*** DATA EXTRACT Section Begins ***
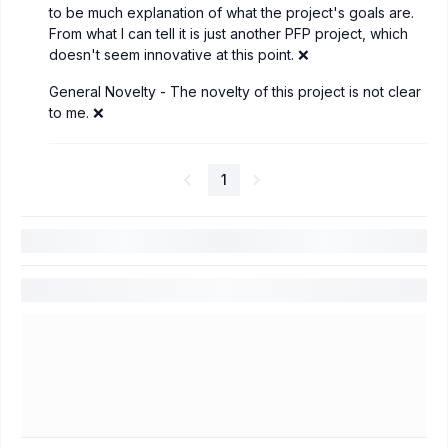
to be much explanation of what the project's goals are.
From what I can tell it is just another PFP project, which
doesn't seem innovative at this point. ❌
General Novelty - The novelty of this project is not clear
to me. ❌
1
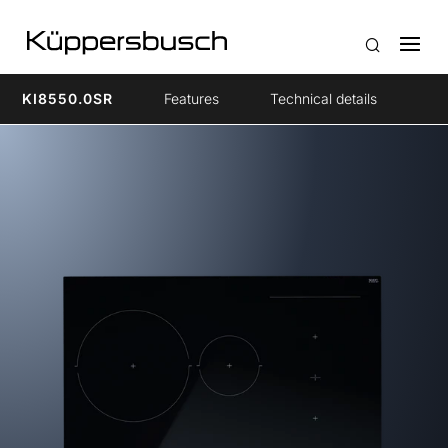
KI8550.0SR
Features
Technical details
Ac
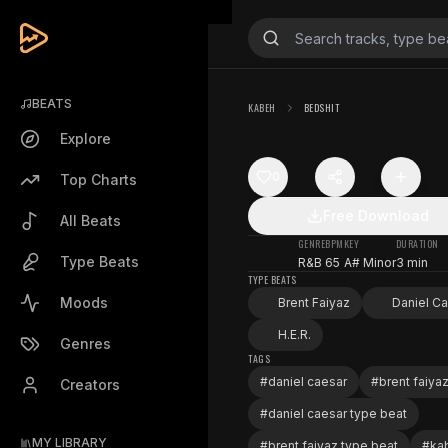
BEATS
KABEH
BEDSHIT
Explore
0
Top Charts
Free Download
All Beats
GENRE
BPM
KEY
DURATION
Type Beats
R&B
65
A# Minor
3 min
TYPE BEATS
Moods
Brent Faiyaz
Daniel C
H.E.R.
Genres
TAGS
#
daniel caesar
#
brent faiya
Creators
#
daniel caesar type beat
MY LIBRARY
#
brent faiyaz type beat
#
ka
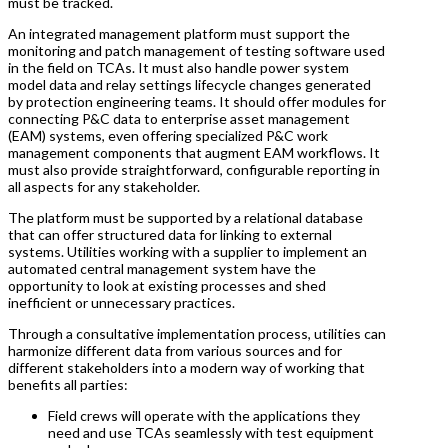
must be tracked.
An integrated management platform must support the
monitoring and patch management of testing software used
in the field on TCAs. It must also handle power system
model data and relay settings lifecycle changes generated
by protection engineering teams. It should offer modules for
connecting P&C data to enterprise asset management
(EAM) systems, even offering specialized P&C work
management components that augment EAM workflows. It
must also provide straightforward, configurable reporting in
all aspects for any stakeholder.
The platform must be supported by a relational database
that can offer structured data for linking to external
systems. Utilities working with a supplier to implement an
automated central management system have the
opportunity to look at existing processes and shed
inefficient or unnecessary practices.
Through a consultative implementation process, utilities can
harmonize different data from various sources and for
different stakeholders into a modern way of working that
benefits all parties:
Field crews will operate with the applications they
need and use TCAs seamlessly with test equipment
*** DATA EXTRACT Section Ends ***
Check each line above for the string "this" and copy those that have it.

doesn't seem innovative at this point. ❌
General Novelty - The novelty of this project is not clear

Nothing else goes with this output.